> _Task item_
Where a picture appears, leave it out, and print the rest of the records as they are.

+++ Task material +++

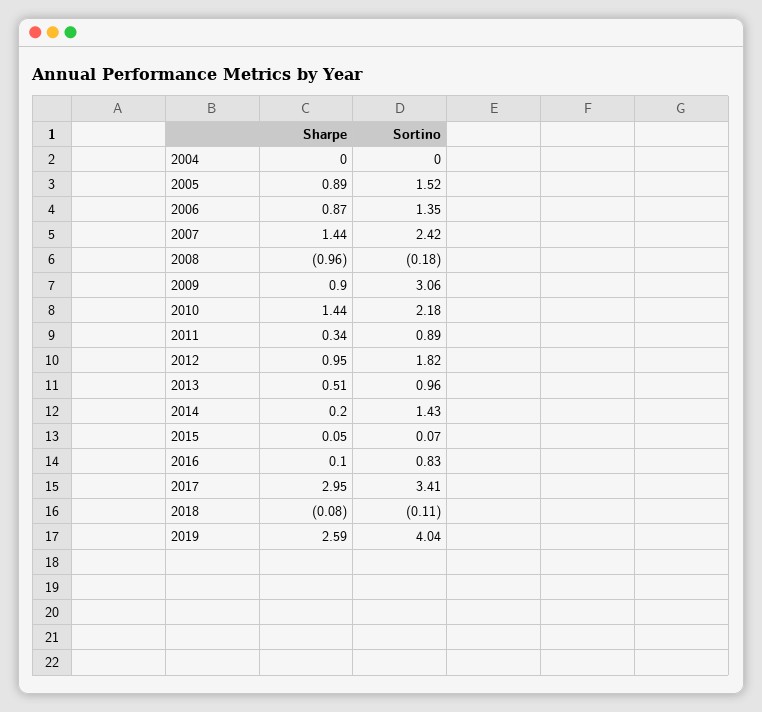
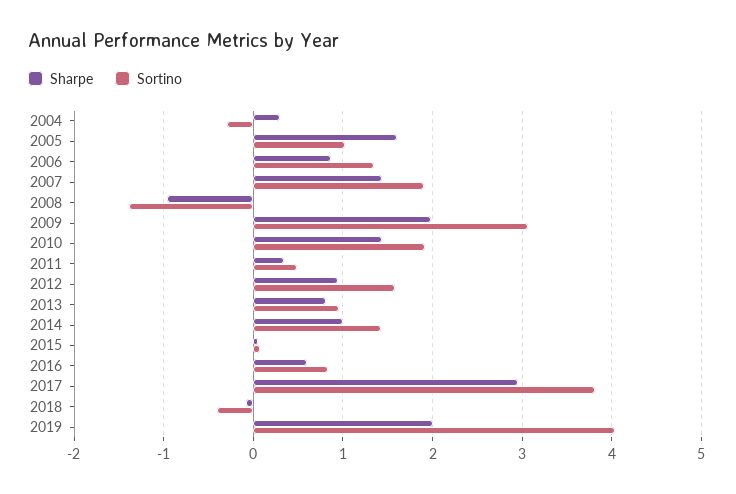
  {
    "Sharpe": {
-     "2004": 0,
+     "2004": 0.3,
-     "2005": 0.89,
+     "2005": 1.6,
      "2006": 0.87,
      "2007": 1.44,
      "2008": -0.96,
-     "2009": 0.9,
+     "2009": 2,
      "2010": 1.44,
      "2011": 0.34,
      "2012": 0.95,
-     "2013": 0.51,
+     "2013": 0.8,
-     "2014": 0.2,
+     "2014": 1,
      "2015": 0.05,
-     "2016": 0.1,
+     "2016": 0.6,
      "2017": 2.95,
      "2018": -0.08,
-     "2019": 2.59
+     "2019": 2
    },
    "Sortino": {
-     "2004": 0,
+     "2004": -0.3,
-     "2005": 1.52,
+     "2005": 1,
      "2006": 1.35,
-     "2007": 2.42,
+     "2007": 1.9,
-     "2008": -0.18,
+     "2008": -1.4,
      "2009": 3.06,
-     "2010": 2.18,
+     "2010": 1.9,
-     "2011": 0.89,
+     "2011": 0.5,
-     "2012": 1.82,
+     "2012": 1.6,
      "2013": 0.96,
      "2014": 1.43,
      "2015": 0.07,
      "2016": 0.83,
-     "2017": 3.41,
+     "2017": 3.8,
-     "2018": -0.11,
+     "2018": -0.4,
      "2019": 4.04
    }
  }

+++

> _Exercise output_
  {
    "Sharpe": {
-     "2004": 0,
+     "2004": 0.3,
-     "2005": 0.89,
+     "2005": 1.6,
      "2006": 0.87,
      "2007": 1.44,
      "2008": -0.96,
-     "2009": 0.9,
+     "2009": 2,
      "2010": 1.44,
      "2011": 0.34,
      "2012": 0.95,
-     "2013": 0.51,
+     "2013": 0.8,
-     "2014": 0.2,
+     "2014": 1,
      "2015": 0.05,
-     "2016": 0.1,
+     "2016": 0.6,
      "2017": 2.95,
      "2018": -0.08,
-     "2019": 2.59
+     "2019": 2
    },
    "Sortino": {
-     "2004": 0,
+     "2004": -0.3,
-     "2005": 1.52,
+     "2005": 1,
      "2006": 1.35,
-     "2007": 2.42,
+     "2007": 1.9,
-     "2008": -0.18,
+     "2008": -1.4,
      "2009": 3.06,
-     "2010": 2.18,
+     "2010": 1.9,
-     "2011": 0.89,
+     "2011": 0.5,
-     "2012": 1.82,
+     "2012": 1.6,
      "2013": 0.96,
      "2014": 1.43,
      "2015": 0.07,
      "2016": 0.83,
-     "2017": 3.41,
+     "2017": 3.8,
-     "2018": -0.11,
+     "2018": -0.4,
      "2019": 4.04
    }
  }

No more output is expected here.